平成28年度 医師の両立支援状況調査結果のご報告
2016年7月6日

1.<調査の目的>
病院経営者・管理者として、ワークライフバランス施策に対する認識を把握し、長崎県内病院の育児・介護休業制度等の両立支援策の取り組み状況や短時間勤務制度利用等の実態調査を行う。
毎年度継続調査を実施することで、傾向と対策とし、活動に反映させるため。

2.<対象と方法>
実施日:平成28年6月6日
調査対象:長崎県内152病院
調査方法:調査票を郵送し、同封の返信用封筒およびメール・FAXで回収。
質問内容:常勤・非常勤医師数、子育て中の医師数、職場環境の整備について、ワークライフバランス施策の認識についてなど。
調査票はこちらをご覧ください。

3.<結果と考察>
 配付・回答数(回答率):配付152病院 回答102病院(67.1%)
結果:集計抜粋グラフはこちらをご覧ください。

 今年度の調査の回答率は102/152=67.1%、長崎医療圏と県央医療圏からは、75%を超える病院よりご回答いただき、3年連続で県内100病院以上からご回答いただきました。また、これまで100病院の担当部署よりメールアドレスをご登録いただいており、そちらへ回答の再依頼も行い、業務を簡略化できました。

 長崎県内の病院に勤務する女性医師の割合は、最近4年間は22-23%で推移しています。勤務形態は、女性医師の場合、常勤55%、非常勤45%と非常勤勤務の割合が男性(非常勤割合25%)より多いという結果でした。また、今年は子育て中(小学6年生までのお子さんを養育中)の女性医師の数と分布を把握するために、各病院にその人数をご報告いただきました。その結果、子育て中の女性医師は、女性医師全体の24%でした。長崎県内の病院勤務医師全体では6%となり、子育て中の女性医師はマイノリティです。

 両立に関する取り組み姿勢については、休暇や休業制度(産前・産後・育児・介護)の周知・取得促進には半数以上の病院が積極的に取り組んでいる結果でした。質問した取り組み項目の中では、男性の家事・育児参加の奨励について取り組んでいる病院が26%と、ほかの項目よりかなり少ない結果でした。この取り組みが進むことにより、女性の社会進出が促進されるのだと思います。

 ワークライフバランス施策についての考えでは、ワークライフバランスを重視している割合が、H25年32%から徐々に増加しており、H28年は39%となっています。トップ主導で推進されている割合も、H25年18%からH28年30%まで増加傾向です。施策によるメリットでは、病院業績が向上すると考える割合が22%と4年間で最多でした。デメリットでは、病院にとって負担が大きいと感じる割合が7%と、4年間で初めて10%を下回りました。メリットを感じる割合は増加傾向、デメリットを感じる割合は減少傾向にあると思われました。

 勤務環境の整備については、仕事と生活の両立ができるように配慮した制度は、60%前後の病院に整備されていました。施設については、女性医師が利用中の院内保育施設や、院内病児保育施設があるのは、10%以下でした。日本全体として、職場内保育施設を増やそうとしている現状です。病院は、女性の多い職場です。ぜひ、施設の整備も充実していただきたいと思います。
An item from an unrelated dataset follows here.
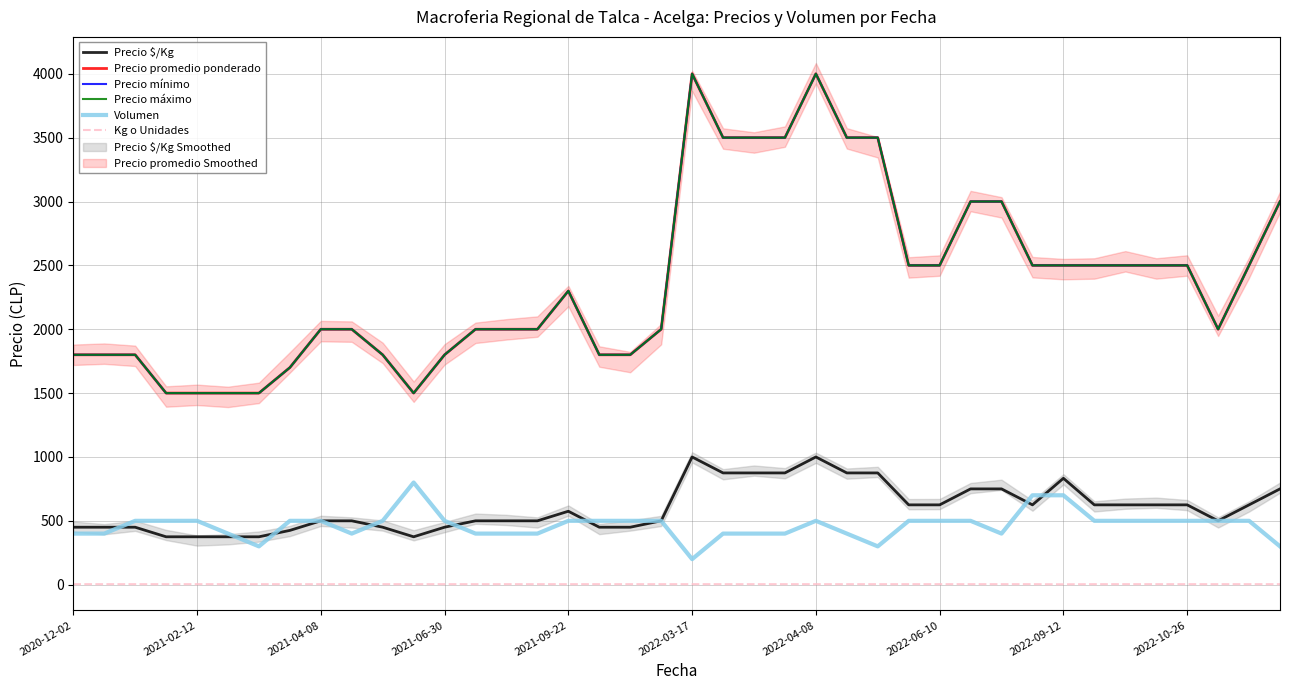

What are all the series names shown in the legend?

Precio $/Kg, Precio promedio ponderado, Precio mínimo, Precio máximo, Volumen, Kg o Unidades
 医師の負担軽減に配慮している取り組み事例として、一番多く回答があったのが医療クラークの配置(29病院)でした。勤務時間削減(16病院)や当直翌日の勤務緩和(15病院)が続きました。今後も、取り組み病院が増えていくことが期待されます。

 最後に、両立支援に関する意見として一番多かったのは、県北・離島では常勤医師が少なく、ワークライフバランスの取り組みが困難ということでした。今回の調査で明らかになったのは、病院に勤務する女性医師(596名)のうち35%(206名)が長崎大学病院に所属していること、子育て中の女性医師(145名)のうち半数以上の51%(74名)が長崎大学病院に所属していることでした。県内全域を考えると、極端に偏在していますが、長崎大学病院としては、女性医師のキャリア継続を可能にする環境をさらに整備していく必要性を感じました。そして日本で最多の有人離島を持つ長崎県においては、県内各地域で、女性医師・医療人をサポートする環境が整備されるよう努めてまいりたいと思いました。

icon_razz.gif調査へご協力いただきました各病院のみなさま、ありがとうございました。